BEIJING, July 7 ------ Employers in Beijing were ordered on Thursday by the government to stop outdoor work after scorching summer heat in China's capital was forecast to reach 40 degrees Celsius (104 degrees Fahrenheit).
Government departments were ordered to ensure the elderly and ill could stay cool after the city of 22 million people issued a "red alert," the highest level of a warning system for extreme temperatures. The government reported on Monday that Beijing recorded 10 days of temperatures above 35 C (95 F), the longest streak of its kind since 1961. And the temperature at the Nanjiao meteorological station in southern Beijing soared to 40.9 C on Wednesday, said He Na, chief forecaster of the municipality's weather observatory. "Relevant departments and units shall take emergency measures for heatstroke prevention and cooling," a Beijing government notice said. It told employers to "stop outdoor operations."

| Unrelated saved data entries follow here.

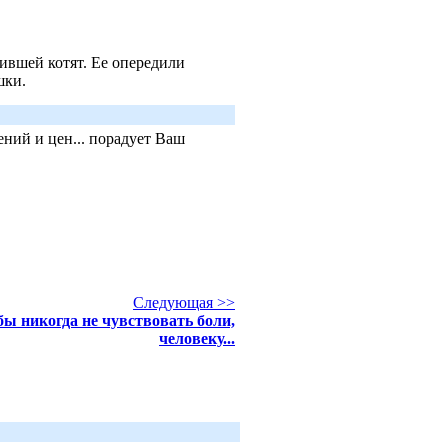
ившей котят. Ее опередили
шки.
ний и цен... порадует Ваш
Следующая >>
ы никогда не чувствовать боли,
человеку...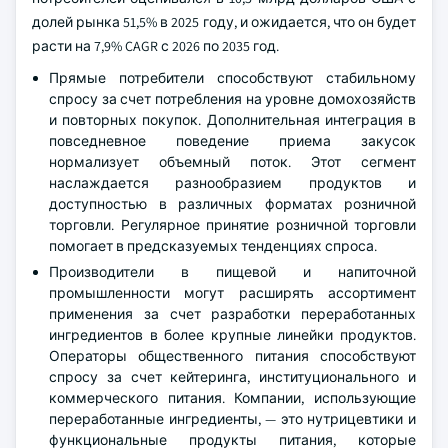
долей рынка 51,5% в 2025 году, и ожидается, что он будет
расти на 7,9% CAGR с 2026 по 2035 год.
Прямые потребители способствуют стабильному
спросу за счет потребления на уровне домохозяйств
и повторных покупок. Дополнительная интеграция в
повседневное поведение приема закусок
нормализует объемный поток. Этот сегмент
наслаждается разнообразием продуктов и
доступностью в различных форматах розничной
торговли. Регулярное принятие розничной торговли
помогает в предсказуемых тенденциях спроса.
Производители в пищевой и напиточной
промышленности могут расширять ассортимент
применения за счет разработки переработанных
ингредиентов в более крупные линейки продуктов.
Операторы общественного питания способствуют
спросу за счет кейтеринга, институционального и
коммерческого питания. Компании, использующие
переработанные ингредиенты, — это нутрицевтики и
функциональные продукты питания, которые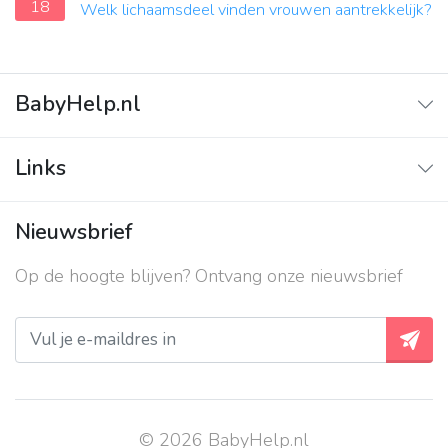
18
Welk lichaamsdeel vinden vrouwen aantrekkelijk?
BabyHelp.nl
Home
Links
Vraag & Antwoord
Adverteren
Nieuwsbrief
Contact
Op de hoogte blijven? Ontvang onze nieuwsbrief
Over ons
Privacy beleid
© 2026 BabyHelp.nl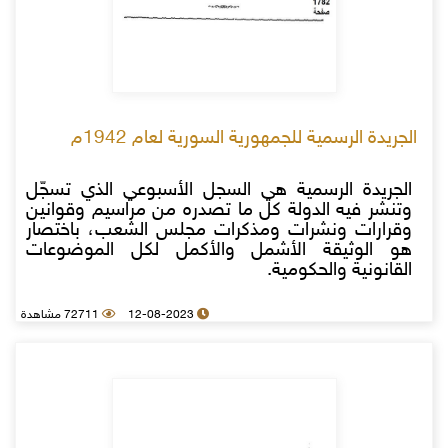
الجريدة الرسمية للجمهورية السورية لعام 1942م
الجريدة الرسمية هي السجل الأسبوعي الذي تسجّل
وتنشر فيه الدولة كل ما تصدره من مراسيم وقوانين
وقرارات ونشرات ومذكرات مجلس الشعب، باختصار
هو الوثيقة الأشمل والأكمل لكل الموضوعات
القانونية والحكومية.
12-08-2023
72711 مشاهدة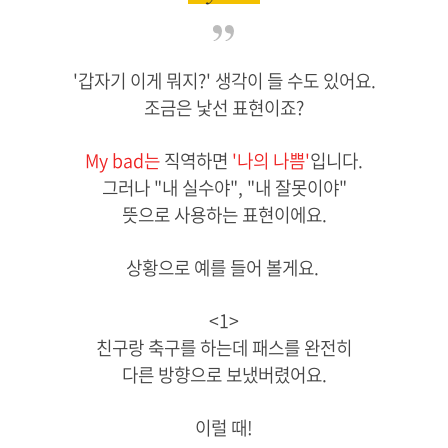
'갑자기 이게 뭐지?' 생각이 들 수도 있어요.
조금은 낯선 표현이죠?
My bad는
직역하면
'나의 나쁨'
입니다.
그러나 "내 실수야", "내 잘못이야"
뜻으로 사용하는 표현이에요.
상황으로 예를 들어 볼게요.
<1>
친구랑 축구를 하는데 패스를 완전히
다른 방향으로 보냈버렸어요.
이럴 때!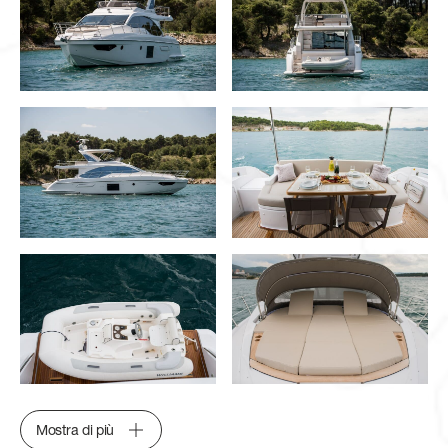
Mostra di più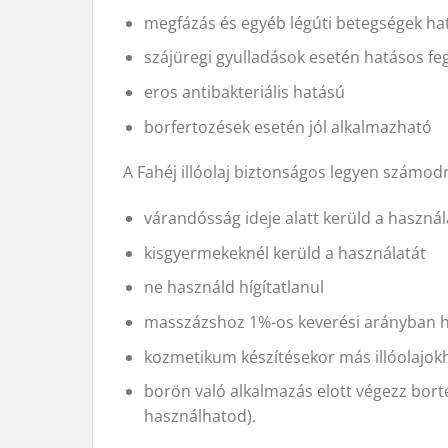
megfázás és egyéb légúti betegségek ha
szájüregi gyulladások esetén hatásos fe
eros antibakteriális hatású
borfertozések esetén jól alkalmazható
A Fahéj illóolaj biztonságos legyen számodr
várandósság ideje alatt kerüld a használ
kisgyermekeknél kerüld a használatát
ne használd hígítatlanul
masszázshoz 1%-os keverési arányban h
kozmetikum készítésekor más illóolajokh
borön való alkalmazás elott végezz bortes
használhatod).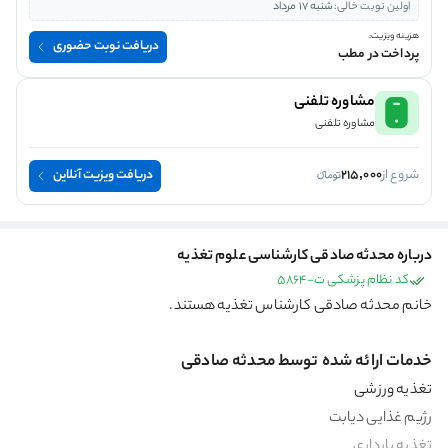
اولین نوبت خالی:
شنبه 17 مرداد
هزینه ویزیت:
دریافت نوبت حضوری
پرداخت در مطب
مشاوره تلفنی
مشاوره تلفنی
شروع از
215,000
دریافت ویزیت آنلاین
درباره محدثه صادقی کارشناسی علوم تغذیه
کد نظام پزشکی ت-5864
خانم محدثه صادقی کارشناس تغذیه هستند.
خدمات ارائه شده توسط محدثه صادقی
تغذیه ورزشی
رژیم غذایی دیابت
تغذیه بارداری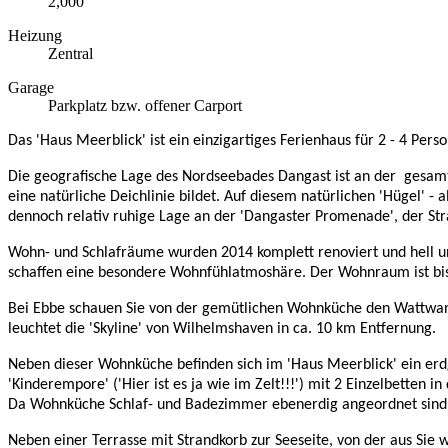
2,000
Heizung
Zentral
Garage
Parkplatz bzw. offener Carport
Das 'Haus Meerblick' ist ein einzigartiges Ferienhaus für 2 - 4 P
Die geografische Lage des Nordseebades Dangast ist an der
gesamt
eine natürliche Deichlinie bildet. Auf diesem natürlichen 'Hügel' -
dennoch relativ ruhige Lage an der 'Dangaster Promenade', der St
Wohn- und Schlafräume wurden 2014 komplett renoviert und hell und
schaffen eine besondere Wohnfühlatmoshäre. Der Wohnraum ist bis in 
Bei Ebbe schauen Sie von der gemütlichen Wohnküche den Wattwander
leuchtet die 'Skyline' von Wilhelmshaven in ca. 10 km Entfernung.
Neben dieser Wohnküche befinden sich im 'Haus Meerblick' ein erd
'Kinderempore' ('Hier ist es ja wie im Zelt!!!') mit 2 Einzelbette
Da Wohnküche Schlaf- und Badezimmer ebenerdig angeordnet sind, is
Neben einer Terrasse mit Strandkorb zur Seeseite, von der aus Sie 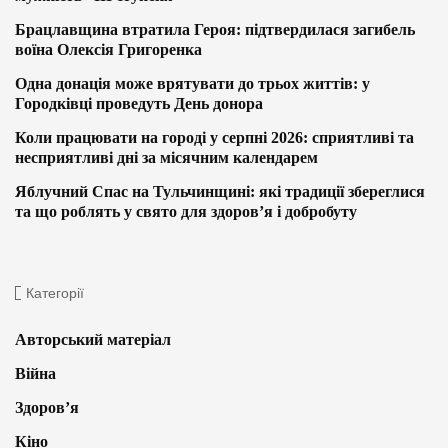
Брацлавщина втратила Героя: підтвердилася загибель
воїна Олексія Григоренка
Одна донація може врятувати до трьох життів: у
Городківці проведуть День донора
Коли працювати на городі у серпні 2026: сприятливі та
несприятливі дні за місячним календарем
Яблучний Спас на Тульчинщині: які традиції збереглися
та що роблять у свято для здоров’я і добробуту
Категорії
Авторський матеріал
Війна
Здоров’я
Кіно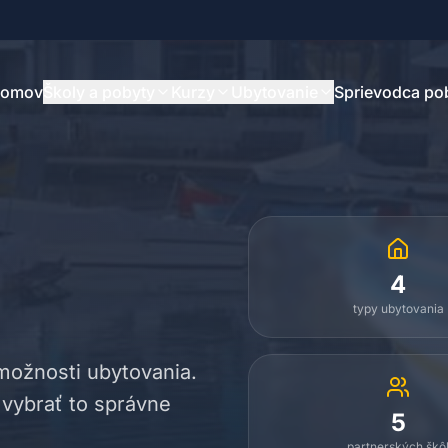
omov
Školy a pobyty
Kurzy
Ubytovanie
Sprievodca p
4
typy ubytovania
možnosti ubytovania.
 vybrať to správne
5
partnerských škô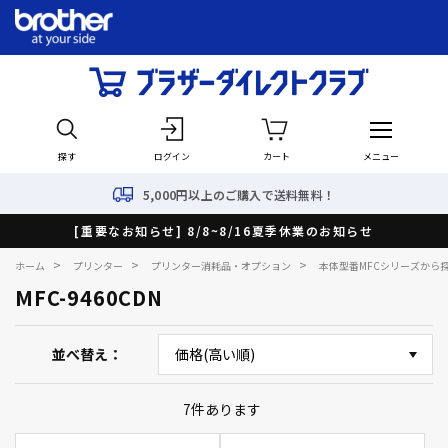
探す
ログイン
カート
メニュー
5,000円以上のご購入で送料無料！
[重要なお知らせ] 8/8~8/16夏季休業のお知らせ
>
>
>
ホーム
プリンター
プリンター消耗品・オプション
本体型番MFCシリーズから
MFC-9460CDN
並べ替え
7
件あります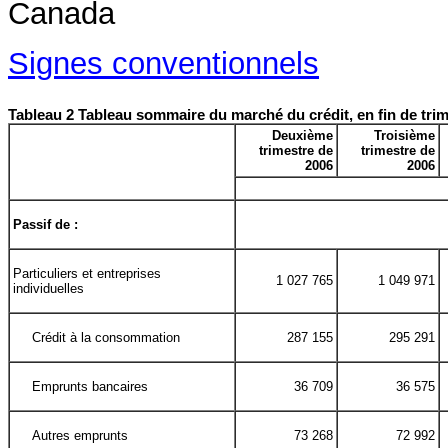
Signes conventionnels
Tableau 2 Tableau sommaire du marché du crédit, en fin de tri
Deuxième
Troisième
trimestre de
trimestre de
2006
2006
Passif de :
Particuliers et entreprises
1 027 765
1 049 971
individuelles
Crédit à la consommation
287 155
295 291
Emprunts bancaires
36 709
36 575
Autres emprunts
73 268
72 992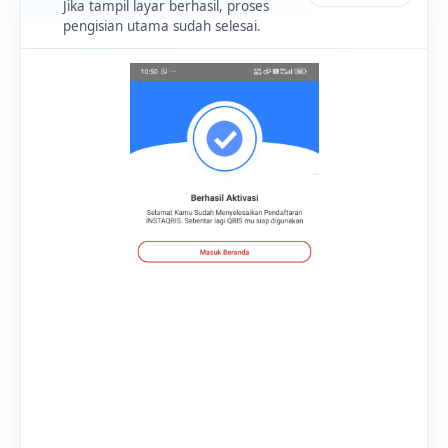
Jika tampil layar berhasil, proses
pengisian utama sudah selesai.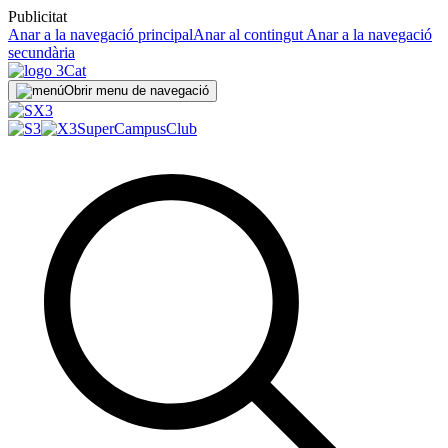
Publicitat
Anar a la navegació principal
Anar al contingut
Anar a la navegació
secundària
Obrir menu de navegació
SuperCampus
Club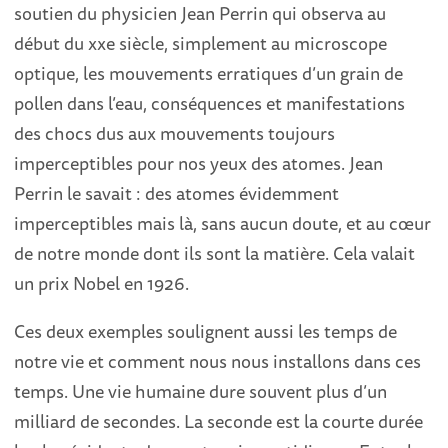
soutien du physicien Jean Perrin qui observa au
début du xxe siècle, simplement au microscope
optique, les mouvements erratiques d’un grain de
pollen dans l’eau, conséquences et manifestations
des chocs dus aux mouvements toujours
imperceptibles pour nos yeux des atomes. Jean
Perrin le savait : des atomes évidemment
imperceptibles mais là, sans aucun doute, et au cœur
de notre monde dont ils sont la matière. Cela valait
un prix Nobel en 1926.
Ces deux exemples soulignent aussi les temps de
notre vie et comment nous nous installons dans ces
temps. Une vie humaine dure souvent plus d’un
milliard de secondes. La seconde est la courte durée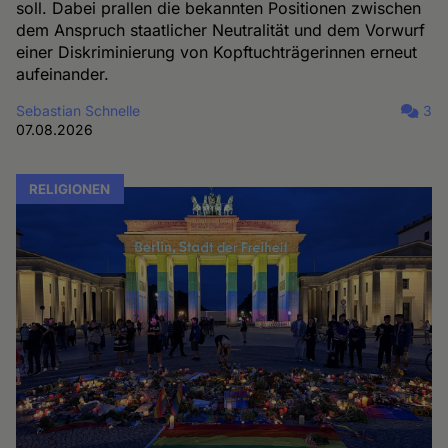
soll. Dabei prallen die bekannten Positionen zwischen
dem Anspruch staatlicher Neutralität und dem Vorwurf
einer Diskriminierung von Kopftuchträgerinnen erneut
aufeinander.
Sebastian Schnelle
3
07.08.2026
RELIGIONEN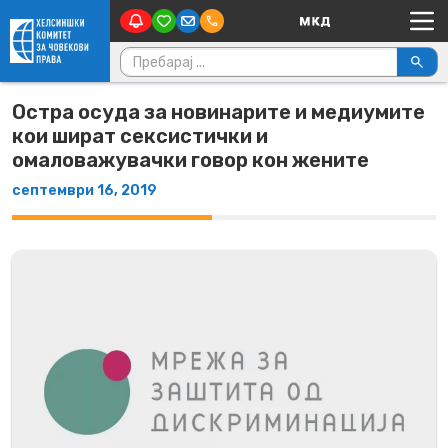
Main Navigation
Skip to content
Пребарувај за:
Остра осуда за новинарите и медиумите
кои шират сексистички и
омаловажувачки говор кон жените
септември 16, 2019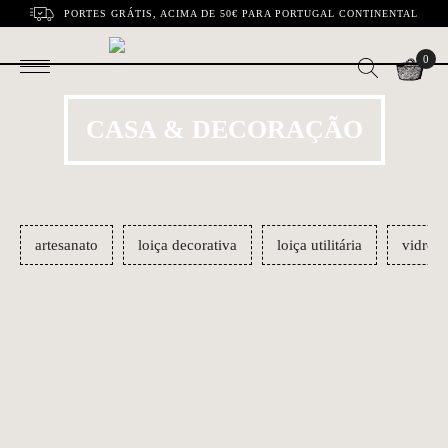
PORTES GRÁTIS, ACIMA DE 50€ PARA PORTUGAL CONTINENTAL
0
CASA & DECORAÇÃO
artesanato
loiça decorativa
loiça utilitária
vidros
NEWER
OLDER
Salazar
Faca para pão com
€3.10
€52.50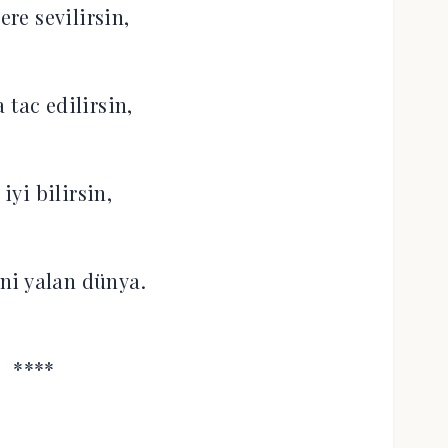
ere sevilirsin,
 tac edilirsin,
 iyi bilirsin,
ni yalan dünya.
****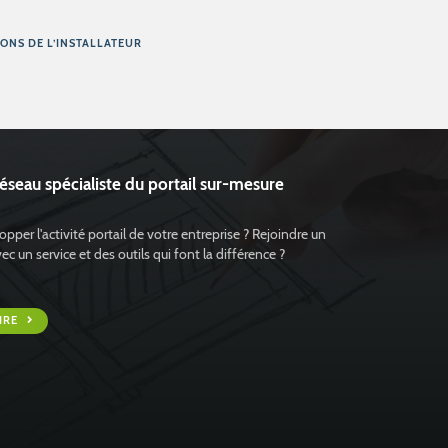
IONS DE L’INSTALLATEUR
réseau spécialiste du portail sur-mesure
pper l'activité portail de votre entreprise ? Rejoindre un
 un service et des outils qui font la différence ?
IRE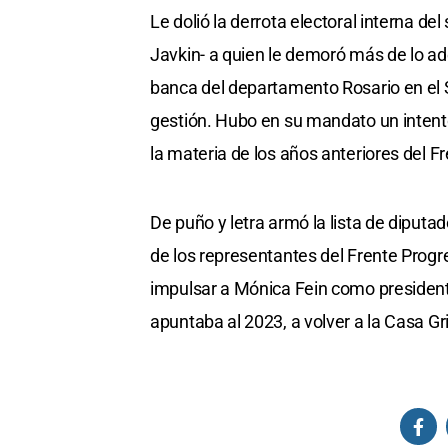
Le dolió la derrota electoral interna d
Javkin- a quien le demoró más de lo ad
banca del departamento Rosario en el S
gestión. Hubo en su mandato un intento
la materia de los años anteriores del Fr
De puño y letra armó la lista de diputa
de los representantes del Frente Progre
impulsar a Mónica Fein como presidenta
apuntaba al 2023, a volver a la Casa Gr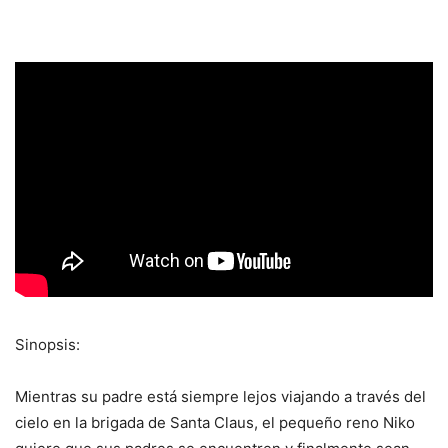
Sinopsis:
Mientras su padre está siempre lejos viajando a través del
cielo en la brigada de Santa Claus, el pequeño reno Niko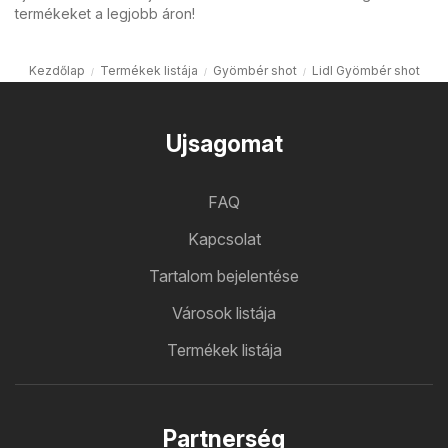
termékeket a legjobb áron!
Kezdőlap
Termékek listája
Gyömbér shot
Lidl Gyömbér shot
Ujsagomat
FAQ
Kapcsolat
Tartalom bejelentése
Városok listája
Termékek listája
Partnerség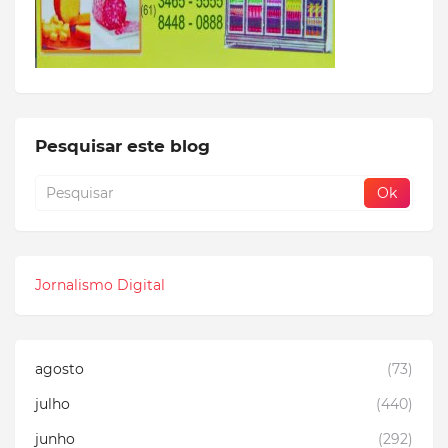
Pesquisar este blog
Jornalismo Digital
agosto
(73)
julho
(440)
junho
(292)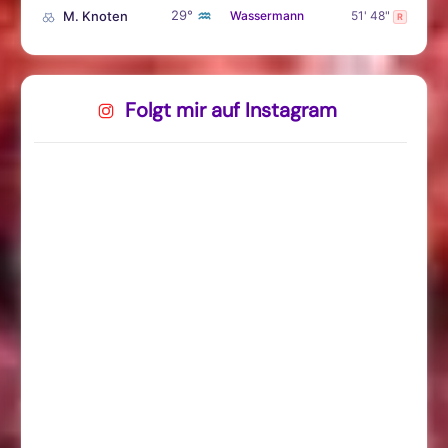
♒
29°
M. Knoten
Wassermann
51' 48"
R
Folgt mir auf Instagram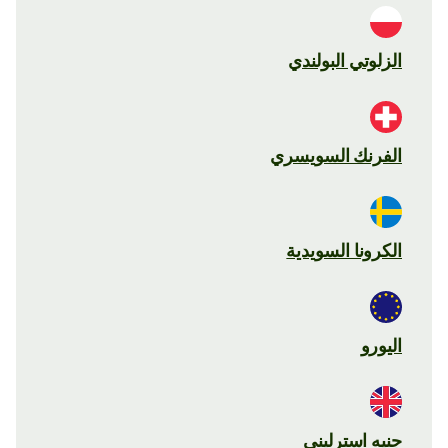
الزلوتي البولندي
الفرنك السويسري
الكرونا السويدية
اليورو
جنيه استرليني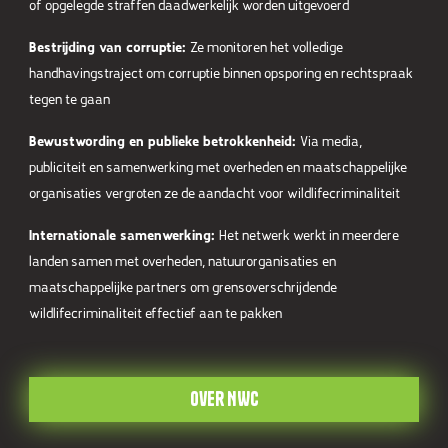
of opgelegde straffen daadwerkelijk worden uitgevoerd
Bestrijding van corruptie:
Ze monitoren het volledige
handhavingstraject om corruptie binnen opsporing en rechtspraak
tegen te gaan
Bewustwording en publieke betrokkenheid:
Via media,
publiciteit en samenwerking met overheden en maatschappelijke
organisaties vergroten ze de aandacht voor wildlifecriminaliteit
Internationale samenwerking:
Het netwerk werkt in meerdere
landen samen met overheden, natuurorganisaties en
maatschappelijke partners om grensoverschrijdende
wildlifecriminaliteit effectief aan te pakken
Over NWC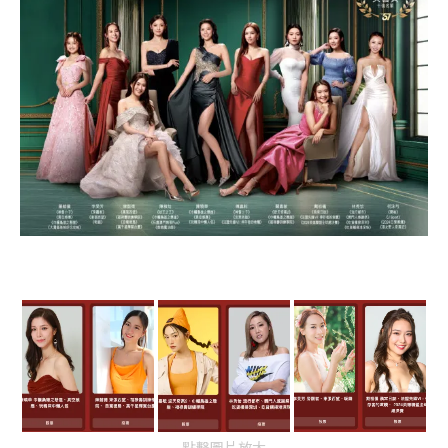
點擊圖片放大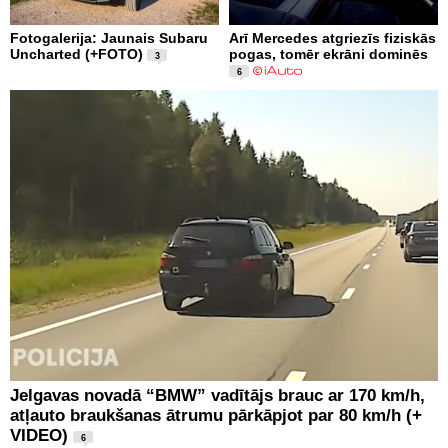
Fotogalerija: Jaunais Subaru
Arī Mercedes atgriezīs fiziskās
Uncharted (+FOTO)
pogas, tomēr ekrāni dominēs
3
6
Jelgavas novadā “BMW” vadītājs brauc ar 170 km/h,
atļauto braukšanas ātrumu pārkāpjot par 80 km/h (+
VIDEO)
6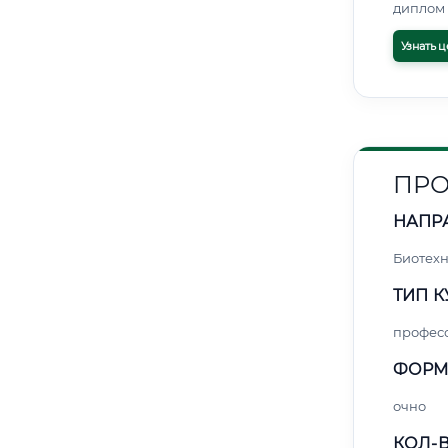
диплом 
Узнать ц
ПРО
НАПР
Биотех
ТИП К
профес
ФОРМ
очно
КОЛ-В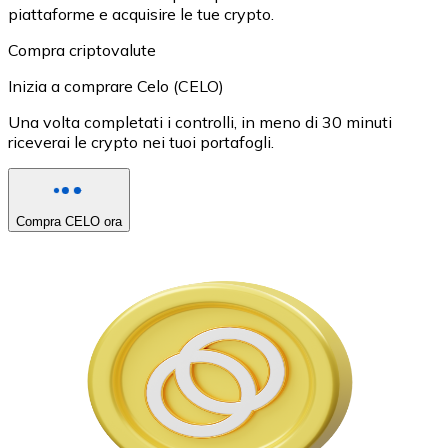
piattaforme e acquisire le tue crypto.
Compra criptovalute
Inizia a comprare Celo (CELO)
Una volta completati i controlli, in meno di 30 minuti
riceverai le crypto nei tuoi portafogli.
Compra CELO ora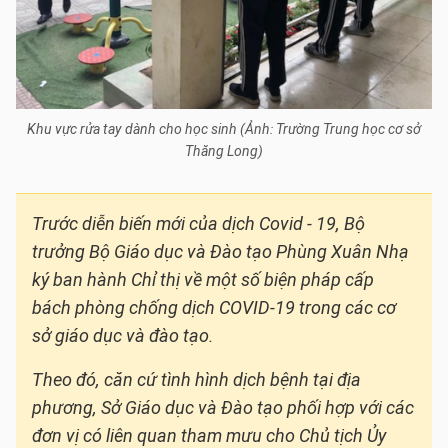
Khu vực rửa tay dành cho học sinh (Ảnh: Trường Trung học cơ sở
Thăng Long)
Trước diễn biến mới của dịch Covid - 19, Bộ
trưởng Bộ Giáo dục và Đào tạo Phùng Xuân Nhạ
ký ban hành Chỉ thị về một số biện pháp cấp
bách phòng chống dịch COVID-19 trong các cơ
sở giáo dục và đào tạo.
Theo đó, căn cứ tình hình dịch bệnh tại địa
phương, Sở Giáo dục và Đào tạo phối hợp với các
đơn vị có liên quan tham mưu cho Chủ tịch Ủy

Temperatures in the capital will continue to be high from Thursday to Friday, forecasts said. This comes as flooding has forced thousands of people to flee their homes in southern China. The government on Wednesday issued an alert for possible flash flooding in Inner Mongolia in the north, Heilongjiang in the northeast, and Tibet and Sichuan in the southwest.
People are enduring torrid temperatures across much of the globe. The Earth's average temperature remained at a record high Wednesday, after two days in which the planet reached unofficial records. It's the latest marker in a series of climate-change-driven extremes.